As you dig into DevOps methodology, you’re likely to encounter the term “shift left” and the slightly less common “shift right.” What exactly are we shifting here?
The two terms are sides of the same coin. They refer to when you will test your application or piece of technology – is it during development or once your solution has already entered production? Of course, for true DevOps success, the answer is both! Continuous improvement involves testing at all phases of the application lifecycle.
Let’s take a closer look at the ideology behind “shift left” and its counterpart as well as how they affect the development cycle (which can also be applied beyond app development itself and used when designing and deploying most IT systems).
Shifting left can be thought of as testing ideas. You must anticipate the end-user experience and brainstorm potential design flaws before they reach production. Shifting left involves design thinking and a strong test / QA team who can help the development and/or architecture team test an application throughout the plan, branch, code, merge, and build phases.
With a shift-left mindset, dev or architect teams can often catch bugs or critical conceptual errors early in the process, meaning they are easier (and often less expensive) to remedy and never have a negative impact on the client or end-user.
QA in turn becomes part of the process for the entire development and operations team, helping you achieve forecasted project timelines and reach the market faster – one of the main goals of DevOps.
Testing under shift left means testing your ideas themselves, all the way down to the original whiteboarding sessions. It means securing feedback from the client or end user on the new feature ideas. It often means using behavior-driven development techniques. Security and performance are tested as the feature or product is developed, not after it reaches QA or beta.
On the flip side of the coin, shifting right can be thought of as testing the live environment. There will always be factors you can’t anticipate both from the application or solution itself as well as external influences like the user, integrated systems, network or Internet at large, and so forth. Testing must continue once you are in production to ensure controlled testing of functionality, performance, and user experience.
Common methods of shift right testing include using live production traffic funneled via API to a test instance to mimic real-life conditions for a new release, as well as automated testing tools, A/B testing, canary releases in which the new features are pushed out to subsets of the user pool first, and testing in production itself. When it comes to the latter, the mantra “fail small and fast” is common. Small incremental releases with close monitoring help mitigate the damage and quickly report back to development.
Shift left helps you deliver an IT solution or product that is as ready as it can be for production in as little of time as possible. Shift right helps you refine and improve the customer experience as it plays out in the real world.

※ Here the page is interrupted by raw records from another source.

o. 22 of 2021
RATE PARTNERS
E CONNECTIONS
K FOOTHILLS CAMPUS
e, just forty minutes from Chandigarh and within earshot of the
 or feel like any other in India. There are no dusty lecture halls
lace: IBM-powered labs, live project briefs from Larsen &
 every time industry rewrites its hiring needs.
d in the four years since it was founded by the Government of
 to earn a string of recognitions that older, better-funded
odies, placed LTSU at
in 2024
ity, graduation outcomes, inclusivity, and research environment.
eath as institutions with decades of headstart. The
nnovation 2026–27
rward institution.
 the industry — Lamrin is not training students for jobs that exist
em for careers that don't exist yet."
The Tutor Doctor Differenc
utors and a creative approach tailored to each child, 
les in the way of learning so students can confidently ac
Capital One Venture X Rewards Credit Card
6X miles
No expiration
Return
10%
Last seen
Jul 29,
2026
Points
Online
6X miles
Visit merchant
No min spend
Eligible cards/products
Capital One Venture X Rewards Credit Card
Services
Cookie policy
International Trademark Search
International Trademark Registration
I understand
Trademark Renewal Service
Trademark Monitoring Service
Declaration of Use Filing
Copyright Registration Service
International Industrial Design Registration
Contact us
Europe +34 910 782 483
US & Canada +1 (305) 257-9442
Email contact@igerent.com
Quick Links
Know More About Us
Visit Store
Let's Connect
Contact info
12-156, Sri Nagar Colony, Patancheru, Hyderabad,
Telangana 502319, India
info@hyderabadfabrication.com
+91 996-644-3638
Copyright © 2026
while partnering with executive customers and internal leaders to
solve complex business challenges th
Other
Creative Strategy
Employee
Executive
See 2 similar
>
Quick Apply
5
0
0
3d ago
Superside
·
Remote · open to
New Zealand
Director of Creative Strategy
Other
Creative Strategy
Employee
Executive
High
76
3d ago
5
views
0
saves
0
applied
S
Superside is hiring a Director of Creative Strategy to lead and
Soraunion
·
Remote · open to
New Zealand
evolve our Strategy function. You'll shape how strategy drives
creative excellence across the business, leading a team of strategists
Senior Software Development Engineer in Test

By implementing both shifts, you discover that agility comes at all stages of the pipeline. That is the main goal behind DevOps after all – integration of all aspects of your software or IT service delivery. Therefore you should not only be testing at the plan, branch, code, merge, and build stages; but also within the release, deploy, operate, and monitor stages. In the old waterfall model of IT development and deployment, testing would be concentrated at mostly one stage lying between development and operations, post-concept and development and pre-deployment.
Shift left and shift right are useful concepts in how they help us recognize the different loops of DevOps and how we should widen our testing scope to encompass both the left (Dev) and right (Ops) sides. But testing should not only shift left or shift right but rather be practiced continuously. This holistic testing is essential for continuous improvement in your product and service delivery.